Bridgestone Australia Ltd is one of Australia's leading tyre manufacturers and automotive services providers, operating a national retail and commercial network across Australia and New Zealand. With a significant portion of their business driven through their ecommerce platform, the quality and clarity of the online experience directly affects tyre sales, service bookings, and customer confidence in the brand.
I was brought on as a senior UX/UI contractor to help scale design output during a major rebrand and refresh of Bridgestone's existing AU/NZ ecommerce platform. Switch, Bridgestone's external digital agency, had established the template design direction and were building out the design system, but the volume of page-level design work required to build out the full platform exceeded what they could deliver within the project timeline. My role was to work alongside Switch, using their template and contributing to their design system, to push out the page designs needed to bring the platform to life. Working remotely from Melbourne, with an initial week on-site in Adelaide to get up to speed, I reported directly to Bridgestone's in-house UX manager and stayed closely aligned with Switch throughout.
Bridgestone's existing ecommerce platform had a conversion problem, particularly around tyre sales. The path from landing on the site to adding a tyre to cart required too many clicks and drilldowns, users had to navigate through multiple layers of categories and filters before they even reached the point of being able to select and purchase a tyre. In a category where most users arrive with a relatively specific need, that friction was costly.
Alongside the conversion issue, the platform was due for a visual rebrand, a refresh of the look and feel to bring it in line with Bridgestone's current brand direction and elevate the overall experience for both desktop and mobile users.
The primary objectives of the rebrand and refresh were to:
My role was to work from Switch's established template design and contribute to the design system they were building, applying both to design the full range of pages needed across the platform. Switch handled the template direction and design system foundation, my job was to take that foundation and build out the platform's pages at the pace and volume the project required.
Over the course of the contract I delivered close to 200 page designs across mobile and desktop, spanning the full breadth of the platform, homepages, category pages, product pages, landing pages, and campaign templates, across both the Bridgestone AU and NZ experiences.

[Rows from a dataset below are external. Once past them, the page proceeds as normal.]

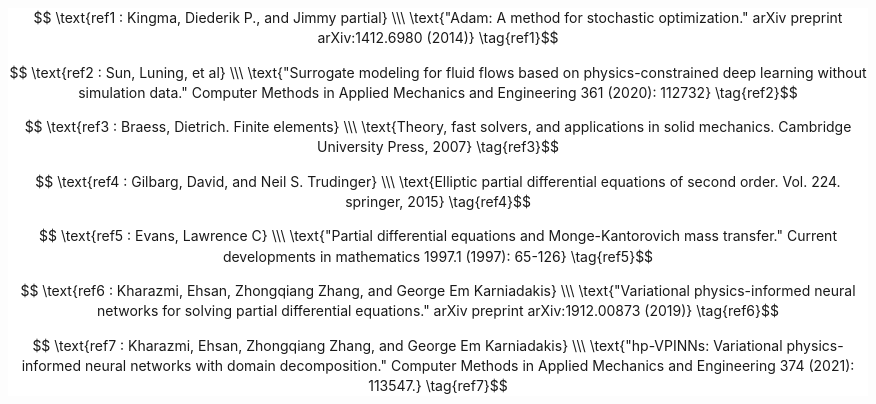 <a id="ref1"></a>

$$
\text{ref1 : Kingma, Diederik P., and Jimmy partial}
\\\
\text{"Adam: A method for stochastic optimization." arXiv preprint arXiv:1412.6980 (2014)}
\tag{ref1}$$

<a id="ref2"></a>

$$
\text{ref2 : Sun, Luning, et al}
\\\
\text{"Surrogate modeling for fluid flows based on physics-constrained deep learning without simulation data." Computer Methods in Applied Mechanics and Engineering 361 (2020): 112732}
\tag{ref2}$$

<a id="ref3"></a>

$$
\text{ref3 : Braess, Dietrich. Finite elements}
\\\
\text{Theory, fast solvers, and applications in solid mechanics. Cambridge University Press, 2007}
\tag{ref3}$$

<a id="ref4"></a>

$$
\text{ref4 : Gilbarg, David, and Neil S. Trudinger}
\\\
\text{Elliptic partial differential equations of second order. Vol. 224. springer, 2015}
\tag{ref4}$$

<a id="ref5"></a>

$$
\text{ref5 : Evans, Lawrence C}
\\\
\text{"Partial differential equations and Monge-Kantorovich mass transfer." Current developments in mathematics 1997.1 (1997): 65-126}
\tag{ref5}$$

<a id="ref6"></a>

$$
\text{ref6 : Kharazmi, Ehsan, Zhongqiang Zhang, and George Em Karniadakis}
\\\
\text{"Variational physics-informed neural networks for solving partial differential equations." arXiv preprint arXiv:1912.00873 (2019)}
\tag{ref6}$$

<a id="ref7"></a>

$$
\text{ref7 : Kharazmi, Ehsan, Zhongqiang Zhang, and George Em Karniadakis}
\\\
\text{"hp-VPINNs: Variational physics-informed neural networks with domain decomposition." Computer Methods in Applied Mechanics and Engineering 374 (2021): 113547.}
\tag{ref7}$$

My contributions included:
The primary challenge of this engagement wasn't a single complex design problem, it was sustaining quality at volume. The brief required a large number of page designs delivered across a relatively short contract window, across two markets and two screen sizes, within an existing design system that needed to be respected and extended rather than replaced.
Maintaining consistency across close to 200 pages while moving at pace required a disciplined approach to working within the design system, knowing when to use existing components, when to extend them, and when to flag a gap that needed a new pattern. Working asynchronously with Switch's team, who owned the system, added a layer of coordination to that process.
The Uber x Bridgestone integration presented a different kind of challenge, designing a familiar ecommerce experience that felt tailored and exclusive to a specific audience (Uber drivers), launched from within another platform entirely, required thinking carefully about context, entry points, and how to communicate the value of the integration clearly from the moment a driver landed on the page.
The pace and quality of output across the contract led to Bridgestone extending my original six-month engagement by two months, a direct reflection of the value the design work was delivering. Feedback from the UX manager and the extended Bridgestone team was consistently strong throughout, particularly around the volume of work produced and the quality maintained across it.
The simplified tyre selection flow addressed one of the platform's core conversion pain points, reducing the number of steps between arriving on the site and reaching an add-to-cart action. The Uber x Bridgestone integration delivered a tailored, exclusive experience for Uber drivers, launched directly from within the Uber app.
The redesigned platform is scheduled to go live by the end of 2026.
Bridgestone was a different kind of engagement from the product design work that makes up most of my portfolio. It tested a different skill set, the ability to work efficiently within an established system, maintain quality at volume, and deliver consistently over an extended period without the creative latitude of a greenfield build. The contract extension was a meaningful validation of that, and it reinforced that design value isn't always about reinventing, sometimes it's about executing with rigour, pace, and consistency within constraints someone else defined.